(Saved entries)
*****
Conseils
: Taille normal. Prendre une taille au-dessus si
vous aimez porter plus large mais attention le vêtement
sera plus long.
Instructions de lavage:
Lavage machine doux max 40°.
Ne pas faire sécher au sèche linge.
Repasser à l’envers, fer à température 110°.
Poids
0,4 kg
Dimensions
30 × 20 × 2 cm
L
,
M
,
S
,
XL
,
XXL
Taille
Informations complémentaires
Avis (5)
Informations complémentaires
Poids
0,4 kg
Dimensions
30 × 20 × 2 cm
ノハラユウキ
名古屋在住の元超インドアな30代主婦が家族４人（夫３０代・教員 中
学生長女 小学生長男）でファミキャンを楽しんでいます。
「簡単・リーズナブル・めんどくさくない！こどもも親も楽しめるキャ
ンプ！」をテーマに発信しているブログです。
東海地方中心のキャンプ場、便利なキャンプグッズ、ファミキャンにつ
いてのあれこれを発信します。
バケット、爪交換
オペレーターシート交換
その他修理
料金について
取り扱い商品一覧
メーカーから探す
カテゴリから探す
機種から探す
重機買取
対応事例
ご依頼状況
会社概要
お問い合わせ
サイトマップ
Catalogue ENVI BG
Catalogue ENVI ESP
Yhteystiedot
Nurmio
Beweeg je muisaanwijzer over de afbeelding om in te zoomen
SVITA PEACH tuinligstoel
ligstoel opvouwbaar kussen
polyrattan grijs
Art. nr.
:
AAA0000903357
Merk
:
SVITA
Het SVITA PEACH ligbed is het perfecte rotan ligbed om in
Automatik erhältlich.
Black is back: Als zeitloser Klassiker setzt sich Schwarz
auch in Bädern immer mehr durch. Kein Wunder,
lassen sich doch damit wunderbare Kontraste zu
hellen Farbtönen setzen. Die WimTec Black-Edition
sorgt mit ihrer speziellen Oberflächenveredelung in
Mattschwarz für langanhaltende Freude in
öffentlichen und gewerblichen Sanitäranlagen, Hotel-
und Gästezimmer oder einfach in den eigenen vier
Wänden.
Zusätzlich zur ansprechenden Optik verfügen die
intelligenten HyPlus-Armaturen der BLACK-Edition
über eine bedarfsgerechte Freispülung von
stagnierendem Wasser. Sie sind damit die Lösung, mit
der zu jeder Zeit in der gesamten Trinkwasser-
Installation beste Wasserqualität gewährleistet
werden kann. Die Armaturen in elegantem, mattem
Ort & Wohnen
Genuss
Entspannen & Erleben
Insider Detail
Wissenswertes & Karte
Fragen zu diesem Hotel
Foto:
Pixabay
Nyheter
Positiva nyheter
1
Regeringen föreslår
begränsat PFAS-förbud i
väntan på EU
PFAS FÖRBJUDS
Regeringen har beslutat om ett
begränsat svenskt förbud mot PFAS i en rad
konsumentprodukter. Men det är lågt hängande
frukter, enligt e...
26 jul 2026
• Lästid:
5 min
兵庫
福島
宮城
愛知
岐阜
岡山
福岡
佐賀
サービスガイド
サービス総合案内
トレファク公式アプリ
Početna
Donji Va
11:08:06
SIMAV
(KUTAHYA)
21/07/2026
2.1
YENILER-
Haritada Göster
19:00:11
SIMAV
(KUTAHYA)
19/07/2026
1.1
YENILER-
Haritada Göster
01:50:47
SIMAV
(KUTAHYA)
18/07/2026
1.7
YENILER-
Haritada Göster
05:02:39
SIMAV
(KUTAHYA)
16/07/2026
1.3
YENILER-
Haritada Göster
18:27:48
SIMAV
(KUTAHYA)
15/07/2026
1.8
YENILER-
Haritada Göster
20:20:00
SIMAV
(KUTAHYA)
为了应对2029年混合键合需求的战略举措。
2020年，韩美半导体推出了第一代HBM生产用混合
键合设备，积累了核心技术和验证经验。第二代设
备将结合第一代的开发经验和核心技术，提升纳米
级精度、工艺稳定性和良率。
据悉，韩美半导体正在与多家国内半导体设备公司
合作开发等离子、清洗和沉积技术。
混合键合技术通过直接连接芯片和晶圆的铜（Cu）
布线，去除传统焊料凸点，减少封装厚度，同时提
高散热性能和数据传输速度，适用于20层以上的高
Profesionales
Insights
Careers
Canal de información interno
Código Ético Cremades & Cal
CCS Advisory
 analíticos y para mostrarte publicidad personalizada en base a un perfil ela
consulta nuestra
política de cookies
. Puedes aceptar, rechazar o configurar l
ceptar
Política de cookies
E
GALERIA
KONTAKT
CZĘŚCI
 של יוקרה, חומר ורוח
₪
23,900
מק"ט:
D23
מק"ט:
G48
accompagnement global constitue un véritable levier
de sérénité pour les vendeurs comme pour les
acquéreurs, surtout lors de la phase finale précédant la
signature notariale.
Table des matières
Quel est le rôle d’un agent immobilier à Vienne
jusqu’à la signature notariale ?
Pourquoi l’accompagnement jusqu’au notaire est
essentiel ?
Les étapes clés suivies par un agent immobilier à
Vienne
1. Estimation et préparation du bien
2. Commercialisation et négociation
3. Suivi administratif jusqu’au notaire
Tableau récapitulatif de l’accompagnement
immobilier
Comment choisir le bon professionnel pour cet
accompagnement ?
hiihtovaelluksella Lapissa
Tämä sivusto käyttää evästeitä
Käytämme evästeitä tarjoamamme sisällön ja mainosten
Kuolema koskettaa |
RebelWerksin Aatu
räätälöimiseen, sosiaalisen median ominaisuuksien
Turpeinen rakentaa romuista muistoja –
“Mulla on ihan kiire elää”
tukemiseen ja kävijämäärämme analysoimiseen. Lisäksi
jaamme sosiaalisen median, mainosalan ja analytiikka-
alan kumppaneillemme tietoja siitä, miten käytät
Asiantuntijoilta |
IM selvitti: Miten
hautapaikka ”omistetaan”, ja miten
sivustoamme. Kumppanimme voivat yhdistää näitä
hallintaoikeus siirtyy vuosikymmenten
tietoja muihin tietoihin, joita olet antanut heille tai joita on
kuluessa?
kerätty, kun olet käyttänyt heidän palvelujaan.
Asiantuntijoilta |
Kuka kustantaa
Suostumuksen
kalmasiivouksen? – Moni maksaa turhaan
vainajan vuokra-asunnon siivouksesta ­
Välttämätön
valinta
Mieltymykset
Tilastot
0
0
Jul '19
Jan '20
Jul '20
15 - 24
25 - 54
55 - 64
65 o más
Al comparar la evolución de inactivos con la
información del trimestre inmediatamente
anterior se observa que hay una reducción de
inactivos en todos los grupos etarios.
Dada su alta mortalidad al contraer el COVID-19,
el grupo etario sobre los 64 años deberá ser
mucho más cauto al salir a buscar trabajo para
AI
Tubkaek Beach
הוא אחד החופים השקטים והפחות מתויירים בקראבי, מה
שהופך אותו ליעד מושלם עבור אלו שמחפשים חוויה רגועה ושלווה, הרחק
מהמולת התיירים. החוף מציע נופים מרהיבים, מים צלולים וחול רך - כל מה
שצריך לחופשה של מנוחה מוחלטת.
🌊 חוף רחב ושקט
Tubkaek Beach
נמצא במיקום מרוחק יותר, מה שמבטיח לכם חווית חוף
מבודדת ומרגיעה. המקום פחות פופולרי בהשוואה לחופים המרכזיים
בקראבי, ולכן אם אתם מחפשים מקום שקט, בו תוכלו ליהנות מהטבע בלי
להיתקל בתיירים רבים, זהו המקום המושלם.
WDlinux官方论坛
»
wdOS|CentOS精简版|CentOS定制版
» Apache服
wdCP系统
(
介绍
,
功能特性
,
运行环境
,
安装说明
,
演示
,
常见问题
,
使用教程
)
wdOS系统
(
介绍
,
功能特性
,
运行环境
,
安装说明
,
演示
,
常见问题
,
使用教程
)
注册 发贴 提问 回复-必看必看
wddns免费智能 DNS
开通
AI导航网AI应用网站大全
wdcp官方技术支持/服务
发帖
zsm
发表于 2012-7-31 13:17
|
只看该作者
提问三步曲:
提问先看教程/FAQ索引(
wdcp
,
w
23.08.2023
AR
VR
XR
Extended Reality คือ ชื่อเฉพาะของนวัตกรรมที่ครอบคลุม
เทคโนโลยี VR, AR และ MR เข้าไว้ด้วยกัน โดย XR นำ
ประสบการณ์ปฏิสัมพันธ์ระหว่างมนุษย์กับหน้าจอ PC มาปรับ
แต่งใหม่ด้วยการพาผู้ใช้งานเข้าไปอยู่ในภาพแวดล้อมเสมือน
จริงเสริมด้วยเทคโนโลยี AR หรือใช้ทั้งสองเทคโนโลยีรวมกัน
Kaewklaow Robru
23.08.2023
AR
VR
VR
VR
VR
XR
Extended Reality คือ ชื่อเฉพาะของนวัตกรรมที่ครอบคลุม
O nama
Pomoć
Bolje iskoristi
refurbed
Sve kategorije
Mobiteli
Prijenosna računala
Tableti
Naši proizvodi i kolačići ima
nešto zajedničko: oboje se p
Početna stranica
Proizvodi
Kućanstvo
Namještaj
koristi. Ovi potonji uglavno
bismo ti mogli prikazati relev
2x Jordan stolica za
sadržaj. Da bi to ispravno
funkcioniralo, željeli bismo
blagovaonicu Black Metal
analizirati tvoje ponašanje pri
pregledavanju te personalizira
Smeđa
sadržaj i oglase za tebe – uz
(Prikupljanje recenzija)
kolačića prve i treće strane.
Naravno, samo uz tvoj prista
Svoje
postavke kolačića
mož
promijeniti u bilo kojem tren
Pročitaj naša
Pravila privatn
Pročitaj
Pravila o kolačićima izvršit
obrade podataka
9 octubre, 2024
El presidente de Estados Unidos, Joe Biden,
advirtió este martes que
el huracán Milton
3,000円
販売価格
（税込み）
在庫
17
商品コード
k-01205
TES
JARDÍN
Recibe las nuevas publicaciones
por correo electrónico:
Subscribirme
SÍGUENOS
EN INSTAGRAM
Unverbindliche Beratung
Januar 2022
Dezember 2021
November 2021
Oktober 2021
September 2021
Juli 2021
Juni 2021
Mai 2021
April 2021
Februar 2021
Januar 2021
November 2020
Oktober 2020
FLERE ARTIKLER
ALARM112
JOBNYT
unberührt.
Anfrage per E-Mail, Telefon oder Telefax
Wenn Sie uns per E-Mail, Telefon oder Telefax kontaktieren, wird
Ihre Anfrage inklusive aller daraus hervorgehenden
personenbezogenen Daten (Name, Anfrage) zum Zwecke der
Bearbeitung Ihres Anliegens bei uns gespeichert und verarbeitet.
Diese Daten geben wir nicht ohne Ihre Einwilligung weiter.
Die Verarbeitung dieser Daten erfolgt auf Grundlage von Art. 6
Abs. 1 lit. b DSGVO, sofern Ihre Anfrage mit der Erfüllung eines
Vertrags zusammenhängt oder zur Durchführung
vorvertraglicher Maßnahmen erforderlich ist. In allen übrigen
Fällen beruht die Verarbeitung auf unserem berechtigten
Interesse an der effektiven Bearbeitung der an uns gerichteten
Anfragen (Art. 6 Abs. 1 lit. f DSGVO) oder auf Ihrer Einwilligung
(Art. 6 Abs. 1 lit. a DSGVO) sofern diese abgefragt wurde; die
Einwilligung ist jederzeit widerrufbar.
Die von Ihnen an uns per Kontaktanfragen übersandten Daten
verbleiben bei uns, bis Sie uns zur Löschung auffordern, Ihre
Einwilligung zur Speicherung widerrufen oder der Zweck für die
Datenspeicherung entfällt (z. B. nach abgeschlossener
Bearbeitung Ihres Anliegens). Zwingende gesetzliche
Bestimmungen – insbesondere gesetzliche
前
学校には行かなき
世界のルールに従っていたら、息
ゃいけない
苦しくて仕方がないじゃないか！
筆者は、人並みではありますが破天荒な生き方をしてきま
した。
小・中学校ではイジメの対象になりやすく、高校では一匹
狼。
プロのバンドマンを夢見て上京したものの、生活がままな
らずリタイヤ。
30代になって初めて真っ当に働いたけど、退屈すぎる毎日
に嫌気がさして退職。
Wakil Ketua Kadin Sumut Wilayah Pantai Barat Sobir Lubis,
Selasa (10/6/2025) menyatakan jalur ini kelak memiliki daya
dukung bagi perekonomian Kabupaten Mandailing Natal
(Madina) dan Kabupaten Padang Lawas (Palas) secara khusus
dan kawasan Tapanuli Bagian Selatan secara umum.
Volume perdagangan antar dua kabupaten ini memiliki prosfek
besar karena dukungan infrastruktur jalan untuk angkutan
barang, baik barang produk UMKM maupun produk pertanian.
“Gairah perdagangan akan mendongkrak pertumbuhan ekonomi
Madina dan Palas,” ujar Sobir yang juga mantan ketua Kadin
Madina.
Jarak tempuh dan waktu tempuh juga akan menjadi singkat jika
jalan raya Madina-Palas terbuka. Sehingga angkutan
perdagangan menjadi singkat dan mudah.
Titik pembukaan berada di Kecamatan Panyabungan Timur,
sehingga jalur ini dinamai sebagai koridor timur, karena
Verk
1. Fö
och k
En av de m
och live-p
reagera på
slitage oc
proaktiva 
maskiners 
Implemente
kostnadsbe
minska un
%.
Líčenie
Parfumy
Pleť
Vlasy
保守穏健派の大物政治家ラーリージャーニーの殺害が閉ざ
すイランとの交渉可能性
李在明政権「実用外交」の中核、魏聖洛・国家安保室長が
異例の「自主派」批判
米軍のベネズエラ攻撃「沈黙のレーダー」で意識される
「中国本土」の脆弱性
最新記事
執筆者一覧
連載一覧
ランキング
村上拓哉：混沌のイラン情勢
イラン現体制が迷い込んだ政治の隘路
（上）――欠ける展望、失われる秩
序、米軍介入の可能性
*****
• _Task directions_: Look through the records for the word "Kadin". Every line that has it should be copied.

• _Output for this exercise_:
Wakil Ketua Kadin Sumut Wilayah Pantai Barat Sobir Lubis,
Madina dan Palas,” ujar Sobir yang juga mantan ketua Kadin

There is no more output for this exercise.